→ **Passage**:
Keratometry is a fundamental, non-invasive diagnostic test used during a comprehensive eye examination. It provides a precise measurement of the curvature of the eye’s clear, dome-shaped outer layer, known as the cornea. The cornea is responsible for two-thirds of the eye’s total focusing power, making its shape an important parameter in determining visual acuity. This measurement is foundational for addressing refractive errors and for planning specific eye procedures.
The Critical Applications of Corneal Measurement
The data obtained from keratometry is used for several important purposes in vision correction and surgical planning. One of its primary uses is the identification and quantification of astigmatism, a common condition where the cornea is shaped more like a football than a perfect sphere. By measuring the curvature along two principal meridians, the test determines the precise extent and axis of this irregular curvature. This information is then used to prescribe the correct cylindrical power and axis in glasses or contact lenses to neutralize the refractive error.
Corneal curvature measurements are necessary for ensuring the proper fit of contact lenses, particularly for more rigid designs. For rigid gas permeable (RGP) lenses, the lens must rest correctly on the corneal surface to allow for adequate tear film exchange and prevent damage. The keratometry readings define the base curve of the lens, which is the inner curve that mates with the front surface of the eye. A poor fit, whether too steep or too flat, can lead to discomfort, blurred vision, and potential long-term corneal health issues.
A third application is in the pre-surgical planning for cataract removal and the implantation of an intraocular lens (IOL). During this procedure, the natural lens is replaced with an artificial one, and the correct power of this replacement lens must be calculated precisely. Keratometry readings provide the necessary corneal power data, often called “K readings,” which are factored into biometric formulas to select the IOL power. Inaccuracies in the corneal measurement can result in a significant refractive error after surgery, affecting the desired visual outcome.
The Keratometry Procedure and Technology
The measurement is performed using an instrument called a keratometer, sometimes referred to as an ophthalmometer. This device works on the principle that the anterior surface of the cornea acts like a convex mirror, reflecting light from a projected object. The keratometer projects illuminated targets, known as mires, onto the patient’s cornea. The operator focuses on the reflection of these mires to measure their size and shape.

→ **Assigned task A**: What uses of keratometry data does the keratometry text describe? List all of them.
→ **Assigned task B**: According to the keratometry text, why is the cornea's shape an important parameter in determining visual acuity? Answer in one to three sentences.
→ **Assigned task C**: Resume the keratometry text after its last sentence.

→ **Data shown**:

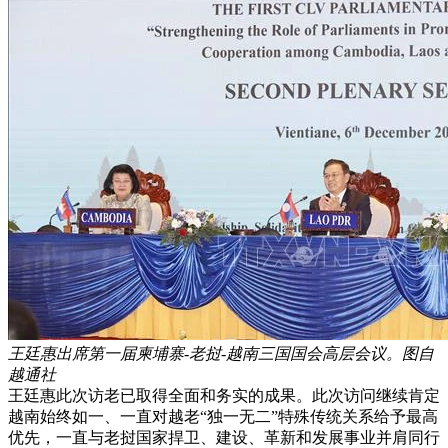
王廷惠出席第一届柬埔寨-老挝-越南三国国会高层会议。图自
越通社
王廷惠此次访老已取得全面和务实的成果。此次访问继续肯定
越南始终如一、一直对越老“独一无二”特殊传统关系给予最高
优先，一直与老挝国家捍卫、建设、革新和发展事业并肩同行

→ **Answer box A**:
- Identifying and quantifying astigmatism, so the correct cylindrical power and axis can be prescribed in glasses or contact lenses
- Ensuring the proper fit of contact lenses, particularly rigid gas permeable (RGP) lenses, by defining the lens's base curve
- Planning before cataract removal and intraocular lens (IOL) implantation, where "K readings" go into biometric formulas to select the IOL power

→ **Answer box B**: The cornea provides two-thirds of the eye's total focusing power. Its curvature therefore has a major effect on how well the eye focuses.

→ **Answer box C**:
The patient is seated comfortably with their chin on a rest and their forehead against a support, looking straight into the instrument. The operator aligns the instrument so the mires are centered on the cornea. Since a steeper cornea produces a smaller reflected image, the instrument uses the size of the reflection to mathematically calculate the corneal radius of curvature. The process is quick and non-contact.
Traditional manual keratometers require the operator to align and superimpose the reflected mire images using internal prisms and adjustments. Modern automated versions are now widely used. Automated keratometers use an electronic sensor to instantly analyze the reflected light pattern and calculate the curvature. Regardless of the type, the measurement is typically taken over a small, central area of the cornea, usually within a 2 to 3-millimeter diameter, which is the most optically active zone.
Interpreting Keratometry Readings
Keratometry results are presented in two related units: diopters and millimeters. Diopters (D) represent the refractive power of the cornea, indicating how strongly it bends light. Millimeters (mm) express the radius of curvature, the physical measurement of the corneal shape. These two values are interchangeable through a standard optical formula that assumes a fixed refractive index for the cornea.
A typical measurement for an average cornea falls within the range of approximately 42 to 44 diopters. A reading lower than this range indicates a flat cornea, while a higher reading suggests a steeper cornea. The keratometer provides two primary values, known as the K readings, representing the power of the steepest and flattest meridians.
The difference between these two meridian values directly quantifies the amount of corneal astigmatism present. For example, a reading of 43.00 D at 180 degrees and 44.50 D at 90 degrees indicates 1.50 diopters of astigmatism. This specific notation also reveals the axis, or orientation, of the astigmatism, which is necessary for correcting the vision. The precision of these readings allows eye care professionals to accurately assess the overall shape of the central corneal surface.